Bu ülkeye misafir gibi geldiği iddiasında olduğunu yazan bildirilerle "tatile çıkanlar"a ne oldu da, artık buranın sahibi gibi konuşmaya başladılar?
Aslında, buraya bizi kurtarmaktan(!) çok, adanın stratejik önemi nedeniyle geldiklerini -Bu stratejik önemin yalnızca Türkiye ya da Yunanistan için olmadığını CIA'in yıllar sonra açıklanan dosyalarından çok açık anlıyoruz- ve buralara kadar gelmişken Kıbrıs'ı -Kıbrıslıları değil, yanlış anlaşılmasın- kurtarmaya(!) da çalıştıklarını; ama görevi tamamlayamadıklarını da yine sonradan yapılan kimi açıklamalardan -daha geçenlerde, "tamamıyla Türk toprağı olan Kıbrıs'ın Kuzeyinin kurtarıldığını, ancak görevin bitmediğini" açıkladılar ya!- öğrenmiş olduk çok şükür!..
Kafama takılan asıl soru, "Kurtarıcıların neden, sonradan kurtardıklarına da düşman gözüyle bakmaya başladıkları" gerçeğiydi.
Sonunda -her zaman olduğu gibi- imdadıma en büyük kurtarıcı ABD yetişti.. Sağ olsunlar! İyi saatte olsunlar!..

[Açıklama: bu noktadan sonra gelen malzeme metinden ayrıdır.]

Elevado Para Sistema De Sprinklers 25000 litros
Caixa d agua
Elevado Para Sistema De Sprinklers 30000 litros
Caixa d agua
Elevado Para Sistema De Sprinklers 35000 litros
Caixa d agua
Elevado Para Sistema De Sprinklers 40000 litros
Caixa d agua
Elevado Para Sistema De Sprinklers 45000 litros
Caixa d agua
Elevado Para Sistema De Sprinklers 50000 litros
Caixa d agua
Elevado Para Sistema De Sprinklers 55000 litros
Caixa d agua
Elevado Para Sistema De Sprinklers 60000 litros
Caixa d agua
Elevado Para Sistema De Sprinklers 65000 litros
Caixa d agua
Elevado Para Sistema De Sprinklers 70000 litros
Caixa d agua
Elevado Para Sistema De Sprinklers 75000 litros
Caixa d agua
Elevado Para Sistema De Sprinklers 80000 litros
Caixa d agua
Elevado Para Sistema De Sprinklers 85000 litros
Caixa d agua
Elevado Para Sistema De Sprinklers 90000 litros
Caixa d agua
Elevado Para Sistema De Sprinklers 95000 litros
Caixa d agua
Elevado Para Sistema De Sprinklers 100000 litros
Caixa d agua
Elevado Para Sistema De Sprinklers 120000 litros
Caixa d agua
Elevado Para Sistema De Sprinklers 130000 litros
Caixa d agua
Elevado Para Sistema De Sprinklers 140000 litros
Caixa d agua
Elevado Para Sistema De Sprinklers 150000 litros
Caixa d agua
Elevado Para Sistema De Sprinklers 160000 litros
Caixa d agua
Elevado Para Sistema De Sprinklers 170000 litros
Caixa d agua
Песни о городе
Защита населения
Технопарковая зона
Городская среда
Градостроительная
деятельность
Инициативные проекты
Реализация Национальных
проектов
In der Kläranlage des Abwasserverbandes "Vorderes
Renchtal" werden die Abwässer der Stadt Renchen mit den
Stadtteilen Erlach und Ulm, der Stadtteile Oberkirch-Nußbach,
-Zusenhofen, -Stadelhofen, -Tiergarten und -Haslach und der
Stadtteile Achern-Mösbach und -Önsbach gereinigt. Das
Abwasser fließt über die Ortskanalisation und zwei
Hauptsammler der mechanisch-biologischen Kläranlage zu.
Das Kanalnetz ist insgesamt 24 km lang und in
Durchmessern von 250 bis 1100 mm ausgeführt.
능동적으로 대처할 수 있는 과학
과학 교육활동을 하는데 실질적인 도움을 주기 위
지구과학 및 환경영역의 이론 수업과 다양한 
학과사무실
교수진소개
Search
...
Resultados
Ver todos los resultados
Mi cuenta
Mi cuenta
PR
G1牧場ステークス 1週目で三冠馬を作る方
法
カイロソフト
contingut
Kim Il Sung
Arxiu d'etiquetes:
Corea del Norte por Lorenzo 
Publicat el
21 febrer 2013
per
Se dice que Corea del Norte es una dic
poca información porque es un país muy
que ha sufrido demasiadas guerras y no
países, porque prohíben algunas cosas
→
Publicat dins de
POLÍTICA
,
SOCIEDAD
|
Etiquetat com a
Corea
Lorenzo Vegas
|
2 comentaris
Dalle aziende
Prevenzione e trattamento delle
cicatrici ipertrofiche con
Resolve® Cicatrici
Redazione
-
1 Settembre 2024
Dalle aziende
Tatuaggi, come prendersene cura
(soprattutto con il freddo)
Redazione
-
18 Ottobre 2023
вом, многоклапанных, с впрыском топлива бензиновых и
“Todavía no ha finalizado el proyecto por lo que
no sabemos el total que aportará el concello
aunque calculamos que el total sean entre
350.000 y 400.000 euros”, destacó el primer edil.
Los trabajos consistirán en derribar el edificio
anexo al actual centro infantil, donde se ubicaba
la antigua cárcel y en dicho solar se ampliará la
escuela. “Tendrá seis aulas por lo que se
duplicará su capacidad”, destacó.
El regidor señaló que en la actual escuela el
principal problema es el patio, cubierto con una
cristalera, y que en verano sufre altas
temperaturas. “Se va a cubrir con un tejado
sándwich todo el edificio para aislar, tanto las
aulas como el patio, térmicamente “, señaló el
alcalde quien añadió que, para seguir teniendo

Dünyayı her türlü musibet ve haşereden kurtarıp; her bir tarafa demokrasi ve insan hakları taşımak gibi ilahi bir görevle ortalığı kan gölüne dönüştüren ABD yetkilileri, benim gibi kıt akıllıların kafacıklarını bu tür sorularla yormamalarını sağlamanın yolunu Hollywood stüdyolarında bulmuşlar.
Geçenlerde seyrettiğim böyle bir film sayesinde, aklıma takılıp da yıllardır çözemediğim soruların cevaplarını, şak diye buluverdim...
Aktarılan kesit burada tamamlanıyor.